Embodiments of the systems and methods detailed herein relate to deterministic timing evaluation to obtain an accurate and consistent WCET. Specifically, the potential retention of data in cache memory is prevented so that the true worst case execution time is always obtained.
According to one or more embodiments, the memory manager 150 locks one or more cache ways of the cache memory 120. Further, the task scheduler 145 instructs the memory manager 150 to flush the cache memory 120 between executions of different tasks. The cache flush refers to moving data from cache memory 120 to real memory 130 and is performed between tasks whether the tasks are in the same partition or in different partitions. Specifically, data that was modified in the cache memory is moved to real memory. The purpose of locking some of the cache ways (i.e., a subset of the cache memory 120) is to reduce the time required for the cache flush. The cache locking is achieved by writing invalid addresses to some of the cache ways. As a result of the invalid addresses, the locked cache ways are never selected for use by any of the tasks. By flushing the cache memory 120 (that is not locked) between tasks, the previously described instance of data for a given task being retained in cache memory 120 and, thus, reducing execution time for the given task in only that instance is prevented. Each execution of the given task will take the same time such that a deterministic timing analysis can be performed.
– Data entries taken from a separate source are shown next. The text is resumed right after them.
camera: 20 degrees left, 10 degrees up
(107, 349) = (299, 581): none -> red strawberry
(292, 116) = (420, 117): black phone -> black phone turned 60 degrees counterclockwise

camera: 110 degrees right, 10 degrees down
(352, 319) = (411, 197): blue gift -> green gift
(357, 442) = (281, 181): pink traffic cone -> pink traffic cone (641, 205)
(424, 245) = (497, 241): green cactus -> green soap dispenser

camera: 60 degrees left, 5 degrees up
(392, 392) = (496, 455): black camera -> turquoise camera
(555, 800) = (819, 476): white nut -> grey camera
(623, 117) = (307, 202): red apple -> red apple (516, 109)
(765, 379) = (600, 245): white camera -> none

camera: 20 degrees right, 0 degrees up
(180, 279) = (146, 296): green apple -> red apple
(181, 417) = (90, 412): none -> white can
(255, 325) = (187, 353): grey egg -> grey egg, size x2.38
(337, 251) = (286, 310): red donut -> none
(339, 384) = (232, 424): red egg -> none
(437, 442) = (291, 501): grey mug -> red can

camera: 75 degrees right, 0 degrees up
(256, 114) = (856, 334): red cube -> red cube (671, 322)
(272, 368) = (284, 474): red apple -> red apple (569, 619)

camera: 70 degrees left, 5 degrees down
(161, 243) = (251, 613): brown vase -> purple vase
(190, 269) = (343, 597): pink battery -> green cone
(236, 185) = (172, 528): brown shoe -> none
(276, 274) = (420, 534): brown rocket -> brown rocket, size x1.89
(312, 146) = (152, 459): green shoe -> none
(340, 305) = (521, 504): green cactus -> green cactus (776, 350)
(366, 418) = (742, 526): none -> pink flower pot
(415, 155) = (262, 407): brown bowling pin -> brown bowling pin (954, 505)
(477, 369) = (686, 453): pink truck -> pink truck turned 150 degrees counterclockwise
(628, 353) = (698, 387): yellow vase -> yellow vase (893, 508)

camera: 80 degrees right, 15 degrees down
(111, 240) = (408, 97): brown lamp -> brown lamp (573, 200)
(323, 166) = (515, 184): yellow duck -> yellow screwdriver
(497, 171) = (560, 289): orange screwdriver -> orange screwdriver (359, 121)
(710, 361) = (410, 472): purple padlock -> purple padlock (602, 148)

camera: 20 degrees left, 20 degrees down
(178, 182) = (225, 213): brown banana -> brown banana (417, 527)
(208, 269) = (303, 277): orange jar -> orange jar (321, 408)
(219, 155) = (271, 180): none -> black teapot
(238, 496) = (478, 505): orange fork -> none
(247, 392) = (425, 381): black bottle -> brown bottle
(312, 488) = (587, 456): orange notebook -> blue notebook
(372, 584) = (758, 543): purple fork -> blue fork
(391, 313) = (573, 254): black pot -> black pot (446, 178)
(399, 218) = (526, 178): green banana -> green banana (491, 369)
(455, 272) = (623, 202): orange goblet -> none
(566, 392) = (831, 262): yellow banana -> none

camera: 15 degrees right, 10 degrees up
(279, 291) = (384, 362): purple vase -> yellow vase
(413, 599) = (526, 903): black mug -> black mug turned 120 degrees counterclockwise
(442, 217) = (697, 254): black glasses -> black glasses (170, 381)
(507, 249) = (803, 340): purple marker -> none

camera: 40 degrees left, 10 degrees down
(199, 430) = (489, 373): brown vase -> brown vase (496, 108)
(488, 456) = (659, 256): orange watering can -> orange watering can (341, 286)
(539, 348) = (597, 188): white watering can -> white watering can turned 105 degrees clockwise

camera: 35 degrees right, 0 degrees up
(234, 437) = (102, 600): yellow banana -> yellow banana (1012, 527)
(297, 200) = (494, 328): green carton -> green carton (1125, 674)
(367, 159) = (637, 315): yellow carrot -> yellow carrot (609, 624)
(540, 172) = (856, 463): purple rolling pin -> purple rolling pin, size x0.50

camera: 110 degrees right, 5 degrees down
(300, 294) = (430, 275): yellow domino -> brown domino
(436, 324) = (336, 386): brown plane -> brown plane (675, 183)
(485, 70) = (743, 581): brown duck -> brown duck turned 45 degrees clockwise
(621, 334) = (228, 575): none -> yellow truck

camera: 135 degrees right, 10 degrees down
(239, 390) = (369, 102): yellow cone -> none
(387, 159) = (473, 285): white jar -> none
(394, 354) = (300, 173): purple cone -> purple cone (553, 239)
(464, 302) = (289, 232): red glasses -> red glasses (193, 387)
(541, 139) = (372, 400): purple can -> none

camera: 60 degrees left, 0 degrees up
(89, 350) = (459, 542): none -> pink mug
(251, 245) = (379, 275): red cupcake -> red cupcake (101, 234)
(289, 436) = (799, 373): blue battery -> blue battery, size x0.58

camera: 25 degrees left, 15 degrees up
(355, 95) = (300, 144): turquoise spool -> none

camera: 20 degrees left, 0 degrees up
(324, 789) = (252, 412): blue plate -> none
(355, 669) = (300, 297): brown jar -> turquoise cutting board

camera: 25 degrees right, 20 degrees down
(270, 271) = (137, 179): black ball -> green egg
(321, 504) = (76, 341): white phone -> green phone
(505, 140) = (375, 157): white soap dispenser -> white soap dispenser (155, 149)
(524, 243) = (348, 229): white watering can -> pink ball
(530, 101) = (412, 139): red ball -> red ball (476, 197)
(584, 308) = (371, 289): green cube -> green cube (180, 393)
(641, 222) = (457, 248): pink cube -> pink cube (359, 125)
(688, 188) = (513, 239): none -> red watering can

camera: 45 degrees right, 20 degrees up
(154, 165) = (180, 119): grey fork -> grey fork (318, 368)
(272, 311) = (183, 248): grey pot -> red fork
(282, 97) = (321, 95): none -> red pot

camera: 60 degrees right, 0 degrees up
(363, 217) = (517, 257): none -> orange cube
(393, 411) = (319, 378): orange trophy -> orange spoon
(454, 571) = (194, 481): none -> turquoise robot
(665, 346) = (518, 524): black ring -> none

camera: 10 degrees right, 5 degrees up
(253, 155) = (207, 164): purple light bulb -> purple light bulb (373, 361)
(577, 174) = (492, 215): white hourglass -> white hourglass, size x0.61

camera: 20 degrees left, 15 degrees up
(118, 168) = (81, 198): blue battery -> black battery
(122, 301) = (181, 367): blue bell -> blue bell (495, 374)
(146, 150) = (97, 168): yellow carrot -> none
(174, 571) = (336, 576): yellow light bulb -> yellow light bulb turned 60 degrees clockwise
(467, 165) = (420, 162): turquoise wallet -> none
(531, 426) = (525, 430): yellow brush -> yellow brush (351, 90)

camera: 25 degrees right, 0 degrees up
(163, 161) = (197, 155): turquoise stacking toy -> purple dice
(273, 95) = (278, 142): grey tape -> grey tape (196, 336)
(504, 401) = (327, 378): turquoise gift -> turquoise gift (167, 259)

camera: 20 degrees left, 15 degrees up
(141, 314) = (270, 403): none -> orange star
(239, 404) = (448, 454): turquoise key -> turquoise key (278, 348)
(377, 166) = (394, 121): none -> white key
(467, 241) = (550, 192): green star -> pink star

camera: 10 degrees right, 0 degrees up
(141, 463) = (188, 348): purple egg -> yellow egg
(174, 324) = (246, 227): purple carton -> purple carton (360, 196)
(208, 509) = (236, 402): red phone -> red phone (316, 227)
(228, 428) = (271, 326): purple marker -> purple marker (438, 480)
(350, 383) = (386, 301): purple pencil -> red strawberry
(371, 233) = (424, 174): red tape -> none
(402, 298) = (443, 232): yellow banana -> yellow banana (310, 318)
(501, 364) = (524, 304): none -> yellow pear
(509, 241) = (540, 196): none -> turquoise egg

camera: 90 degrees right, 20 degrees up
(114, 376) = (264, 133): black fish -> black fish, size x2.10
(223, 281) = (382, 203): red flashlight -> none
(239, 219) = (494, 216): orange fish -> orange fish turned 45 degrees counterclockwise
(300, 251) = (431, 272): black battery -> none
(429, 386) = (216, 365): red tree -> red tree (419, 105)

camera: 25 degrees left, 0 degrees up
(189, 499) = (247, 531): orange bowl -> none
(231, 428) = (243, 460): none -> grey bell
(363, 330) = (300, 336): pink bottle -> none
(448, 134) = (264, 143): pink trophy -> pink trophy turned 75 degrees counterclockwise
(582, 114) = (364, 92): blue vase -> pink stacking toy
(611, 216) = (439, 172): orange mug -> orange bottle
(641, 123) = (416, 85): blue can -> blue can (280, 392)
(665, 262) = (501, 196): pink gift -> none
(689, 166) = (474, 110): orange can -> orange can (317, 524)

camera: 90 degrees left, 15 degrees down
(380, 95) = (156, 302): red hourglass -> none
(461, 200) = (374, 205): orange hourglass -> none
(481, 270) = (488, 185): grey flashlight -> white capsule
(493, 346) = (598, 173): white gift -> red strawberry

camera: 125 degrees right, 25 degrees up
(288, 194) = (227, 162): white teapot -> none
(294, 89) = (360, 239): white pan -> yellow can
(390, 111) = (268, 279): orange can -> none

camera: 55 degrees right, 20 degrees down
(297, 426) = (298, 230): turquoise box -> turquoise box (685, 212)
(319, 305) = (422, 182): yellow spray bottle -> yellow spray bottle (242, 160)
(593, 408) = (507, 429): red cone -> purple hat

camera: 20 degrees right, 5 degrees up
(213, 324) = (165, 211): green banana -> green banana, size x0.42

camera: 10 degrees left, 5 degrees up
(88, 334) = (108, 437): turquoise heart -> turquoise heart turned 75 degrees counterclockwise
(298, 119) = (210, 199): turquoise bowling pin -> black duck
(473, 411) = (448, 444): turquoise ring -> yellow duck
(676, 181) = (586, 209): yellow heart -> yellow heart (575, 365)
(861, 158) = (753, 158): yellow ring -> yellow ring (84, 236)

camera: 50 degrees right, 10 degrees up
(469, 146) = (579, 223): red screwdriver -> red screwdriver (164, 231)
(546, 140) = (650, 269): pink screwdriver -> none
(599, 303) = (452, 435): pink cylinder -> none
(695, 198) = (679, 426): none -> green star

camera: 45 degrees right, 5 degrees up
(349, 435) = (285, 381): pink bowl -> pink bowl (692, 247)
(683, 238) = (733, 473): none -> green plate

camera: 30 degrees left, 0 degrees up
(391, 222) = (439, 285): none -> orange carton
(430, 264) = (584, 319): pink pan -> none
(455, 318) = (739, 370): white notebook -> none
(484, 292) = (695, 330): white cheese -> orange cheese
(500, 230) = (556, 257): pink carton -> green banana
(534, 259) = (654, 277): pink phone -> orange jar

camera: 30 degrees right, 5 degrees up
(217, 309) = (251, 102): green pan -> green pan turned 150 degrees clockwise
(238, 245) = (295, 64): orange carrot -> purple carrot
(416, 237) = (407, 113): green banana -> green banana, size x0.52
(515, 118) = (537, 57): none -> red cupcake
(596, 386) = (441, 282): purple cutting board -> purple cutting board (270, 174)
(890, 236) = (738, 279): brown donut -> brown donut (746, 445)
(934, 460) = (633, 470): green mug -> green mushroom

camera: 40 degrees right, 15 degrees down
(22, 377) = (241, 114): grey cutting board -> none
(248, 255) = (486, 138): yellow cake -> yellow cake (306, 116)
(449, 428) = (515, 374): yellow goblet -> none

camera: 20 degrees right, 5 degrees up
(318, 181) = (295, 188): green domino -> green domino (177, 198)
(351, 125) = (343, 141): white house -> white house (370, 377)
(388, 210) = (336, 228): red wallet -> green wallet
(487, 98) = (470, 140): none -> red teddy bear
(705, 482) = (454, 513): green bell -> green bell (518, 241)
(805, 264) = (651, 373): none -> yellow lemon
Once the cache flush is established between tasks (at block 220), the processes include executing tasks to obtain the WCET of each of the tasks, at block 230. That is, the system 100 performs as normal after the cache flush is set up. Because the cache flush ensures that no data is retained in the cache memory 120 for use by a subsequent task, deterministic timing analysis is facilitated, and the true WCET, without false or inconsistent improvements in execution time, can be obtained.
The term “about” is intended to include the degree of error associated with measurement of the particular quantity based upon the equipment available at the time of filing the application. For example, “about” can include a range of ±8% or 5%, or 2% of a given value.
The terminology used herein is for the purpose of describing particular embodiments only and is not intended to be limiting of the present disclosure. As used herein, the singular forms “a”, “an” and “the” are intended to include the plural forms as well, unless the context clearly indicates otherwise. It will be further understood that the terms “comprises” and/or “comprising,” when used in this specification, specify the presence of stated features, integers, steps, operations, elements, and/or components, but do not preclude the presence or addition of one or more other features, integers, steps, operations, element components, and/or groups thereof.
While the present disclosure has been described with reference to an exemplary embodiment or embodiments, it will be understood by those skilled in the art that various changes may be made and equivalents may be substituted for elements thereof without departing from the scope of the present disclosure. In addition, many modifications may be made to adapt a particular situation or material to the teachings of the present disclosure without departing from the essential scope thereof. Therefore, it is intended that the present disclosure not be limited to the particular embodiment disclosed as the best mode contemplated for carrying out this present disclosure, but that the present disclosure will include all embodiments falling within the scope of the claims.